The Raid
2011
Onore al merito dei selezionatori del Torino Film Festival che hanno avuto il coraggio di far gareggiare un’opera estrema come The Raid. Cinema d’azione alla massima potenza.
Quello del palazzo da ripulire, espugnare e/o assediare è un classico del cinema d’azione, da Die Hard – Trappola di cristallo al francese La Horde passando per Attack the Block!, che pure si è visto in concorso qui al Torino Film Festival. Solo che in The Raid non sono gli alieni ad attaccare i ragazzini asserragliati negli appartamenti ma una squadra più o meno speciale della polizia. Si lotta e si spara piano per piano, tentando prima di arrivare al quindicesimo per arrestare o eliminare il boss, poi, vista la difficoltà, pensando solo a scappare e salvare la pelle. Tutto già visto, appunto. E allora, direte voi, perché diavolo sarebbe proprio questo il film più bello e nocturniano del festival? Perché il regista Gareth Evans, gallese folgorato sulla via del pentjak silat, o semplicemente silat, racconta tutto con una energia straordinaria e contagiosa. Stunt come ai vecchi tempi il cinema di Hong Kong, ma con più secchezza, senza abusare della retorica cinematografica dell’action (per dire: ralenti quando servono, macchina da presa a mano ma senza esagerare) e senza mai rinunciare allo spessore drammatico dei personaggi.
Evans nel 2008 fu mandato da Londra a Giacarta per realizzare un documentario sul silat, l’antica arte indonesiana inventata per resistere ai coloni olandesi dotati di armi da fuoco. Una disciplina marziale molto complicata, nata per preservare sempre e in qualunque momento l’equilibrio di chi la pratica, dandogli la possibilità, partendo da una posizione con il baricentro basso, di poter colpire duramente con calci, pugni e gomitate. Soprattutto, però, utilizzando il coltello (o il machete), da qui le affinità con il kali filippino. Ma il silat è più spettacolare, Evans ne intuisce le potenzialità cinematografiche e nel 2009 dirige un film, Merantau, attraverso il quale rivela al mondo l’incredibile talento marziale (ma funziona anche come interprete, un po’ alla Jet Li) di Iko Uwais, protagonista anche di The Raid. Che oltretutto è il primo capitolo di una trilogia, quindi non finisce qui.
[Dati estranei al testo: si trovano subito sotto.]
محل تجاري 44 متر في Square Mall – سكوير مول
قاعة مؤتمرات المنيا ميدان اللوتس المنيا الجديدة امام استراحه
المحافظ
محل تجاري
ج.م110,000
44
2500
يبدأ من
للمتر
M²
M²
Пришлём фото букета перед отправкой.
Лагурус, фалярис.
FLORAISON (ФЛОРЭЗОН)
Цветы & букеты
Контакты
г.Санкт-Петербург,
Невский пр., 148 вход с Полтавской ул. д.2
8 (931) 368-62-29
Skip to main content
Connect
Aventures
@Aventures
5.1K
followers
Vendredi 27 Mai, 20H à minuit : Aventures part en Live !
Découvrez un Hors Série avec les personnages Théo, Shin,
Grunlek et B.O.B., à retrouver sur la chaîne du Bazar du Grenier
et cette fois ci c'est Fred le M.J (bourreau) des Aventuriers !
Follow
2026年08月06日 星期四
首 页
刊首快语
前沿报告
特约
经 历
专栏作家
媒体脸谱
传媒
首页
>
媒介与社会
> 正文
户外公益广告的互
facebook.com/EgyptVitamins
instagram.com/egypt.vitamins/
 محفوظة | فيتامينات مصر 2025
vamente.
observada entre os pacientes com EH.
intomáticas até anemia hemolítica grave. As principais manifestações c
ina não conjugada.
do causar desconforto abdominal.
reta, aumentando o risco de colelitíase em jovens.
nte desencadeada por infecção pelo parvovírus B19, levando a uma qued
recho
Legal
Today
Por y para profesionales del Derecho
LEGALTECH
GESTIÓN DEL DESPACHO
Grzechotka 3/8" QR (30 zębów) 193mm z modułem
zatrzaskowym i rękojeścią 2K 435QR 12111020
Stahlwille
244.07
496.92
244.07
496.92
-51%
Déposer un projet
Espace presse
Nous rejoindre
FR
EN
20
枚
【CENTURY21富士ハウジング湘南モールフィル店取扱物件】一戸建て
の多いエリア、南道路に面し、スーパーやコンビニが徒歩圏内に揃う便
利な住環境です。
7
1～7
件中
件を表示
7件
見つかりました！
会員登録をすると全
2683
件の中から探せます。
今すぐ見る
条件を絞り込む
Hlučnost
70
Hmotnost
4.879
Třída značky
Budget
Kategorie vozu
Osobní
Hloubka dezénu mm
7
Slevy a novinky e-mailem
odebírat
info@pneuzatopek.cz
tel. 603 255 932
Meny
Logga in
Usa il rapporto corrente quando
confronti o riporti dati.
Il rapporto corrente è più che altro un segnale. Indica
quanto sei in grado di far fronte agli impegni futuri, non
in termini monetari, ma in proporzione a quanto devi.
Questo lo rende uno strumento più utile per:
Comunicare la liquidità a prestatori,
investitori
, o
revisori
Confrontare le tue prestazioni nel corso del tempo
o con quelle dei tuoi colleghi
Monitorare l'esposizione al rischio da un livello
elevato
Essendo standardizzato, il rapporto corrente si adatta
Gli ingredienti per un film esplosivo ci sono tutti; poi si può disquisire sulla sceneggiatura tagliata con l’accetta e sull’inutilità di certi risvolti (tradimenti vari) le cui motivazioni non sono sempre chiarissime. Ma chissenefrega. Di fronte alle scene di combattimento più perfette che si siano viste da molto tempo a questa parte, sarebbe demenziale fare gli schizzinosi.